The lawsuit contends that the Randolph Solar project “has bitterly divided Charlotte County and stands to destroy its rural lifestyle and beautiful scenery.”

It also claims that Towne and her company, Properties of Virginia, LLC are “acting as unregistered lobbyists working on behalf of SolUnesco and the Devin Family to facilitate approval of the Randolph Solar Project,” and that Towne as well as several of her colleagues on the Charlotte County Industrial Development Authority, the Charlotte County Board of Supervisors and the Charlotte County Planning Commission are “financially conflicted and have either not filed the required Financial Disclosure State, Statement of Economic Interests, and Disclosure of Real Estate Holdings forms” required by the Virginia Code or in the alternative “have perjured themselves to conceal their actions.”

Janson said he is seeking a declaratory judgement to determine the validity and enforceability of the option agreement and memorandum of option signed by Wilcox and Hodsoll. He is asking that the contract be rescinded and a conditional use permit application that SolUnesco filed with Charlotte County be withdrawn due to fraud and undue influence.

The lawsuit asks the court to impose unspecified monetary and punitive damages against SolUnesco and Hodsoll for the conversion of Wilcox’s property, along with damages against Towne and Virginia Properties for falsely acknowledging Wilcox’s signature by Towne in her capacity as a Virginia notary public, and damages against Devin for defamation and slander. It also seeks payment of attorney fees, interest, and incidental damages.

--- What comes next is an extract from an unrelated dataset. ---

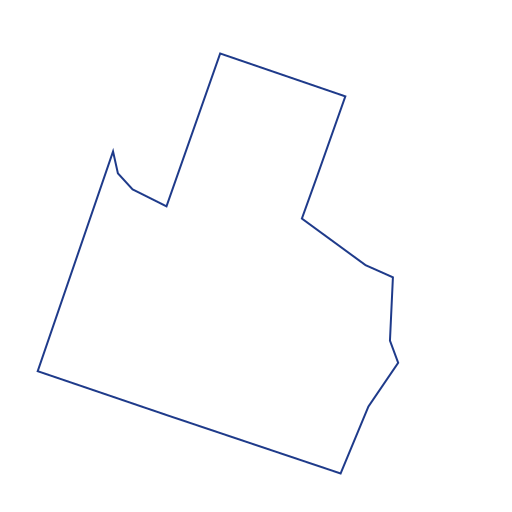 Putnam, Illinois, United States of America, rotated 109°
{"feature_id": "52423323B60390957293359", "entity_name": "Putnam", "entity_type": "district", "adm_level": 2, "iso_a3": "USA", "parent_name": "United States of America", "parent_adm1": "Illinois", "projection": "equal_earth", "projection_center": [-89.303, 41.213], "detail": "fine", "context": "isolated", "style": "outline", "palette": "blue", "viewbox_px": 512, "rotation_deg": 109, "n_neighbors": 0, "source": "geoboundaries", "source_scale": "gbopen_adm2", "svg_char_len": 367}
<svg xmlns="http://www.w3.org/2000/svg" viewBox="0 0 512 512"><g transform="rotate(109 256 256)"><path d="M434.1,105.2L361.7,100.7L310.7,86.8L292.4,101.8L231.6,119.6L229.0,149.4L205.7,224.8L161.7,224.2L76.0,223.5L76.2,355.8L238.2,356.8L233.2,394.4L222.8,413.5L203.7,425.2L436.0,424.9L435.5,287.9L434.1,105.2Z" fill="none" stroke="#1e3a8a" stroke-width="2"/></g></svg>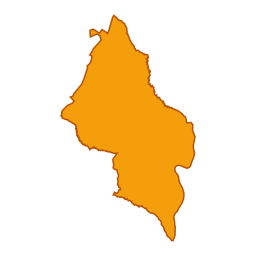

His legal claims notwithstanding, Janson said there are other reasons the conditional use permit applications in Charlotte County should be denied or at least put on hold. The Charlotte County Planning Commission recommended approval of a conditional use permit for the project at its Sept. 28 meeting, and the county’s Board of Supervisors is expected to approve the recommendation at its Oct. 11 meeting.

Ahead of the vote last Tuesday by the Planning Commission, Janson said he informed commission members and County Administrator Dan Witt that his lawsuit to stop the project would be forthcoming. Janson also said Charlotte officials were made aware of Trent’s claims of misdeeds by the defendants when she spoke out at a public meeting in August 2021.

This alone should have stalled their decision, Janson said.

He further questioned how a conditional use permit can be approved since the applicant is not registered to do business in Virginia.

According to the staff report prepared in advance of the Charlotte County Planning Commission meeting, the applicant for the conditional use permit for the Randolph Solar project is Randolph Virginia, LLC, c/o SolUnesco LLC, located at 1818 Library Street, Suite 500, Reston, VA 20190. No such entity is registered with the Virginia State Corporation Commission.

What is registered is Randolph Solar LLC, whose principal address is 1818 Library St Ste 500, Reston, VA, 20190-6274.

In its Integrated Resources Plan (IRL) filed with the State Corporation Commission in mid-2020, Dominion Energy announced potential plans to close the coal-fired Clover Power Station in Halifax County by 2025 as part of its move to reduce carbon emissions over the coming decade.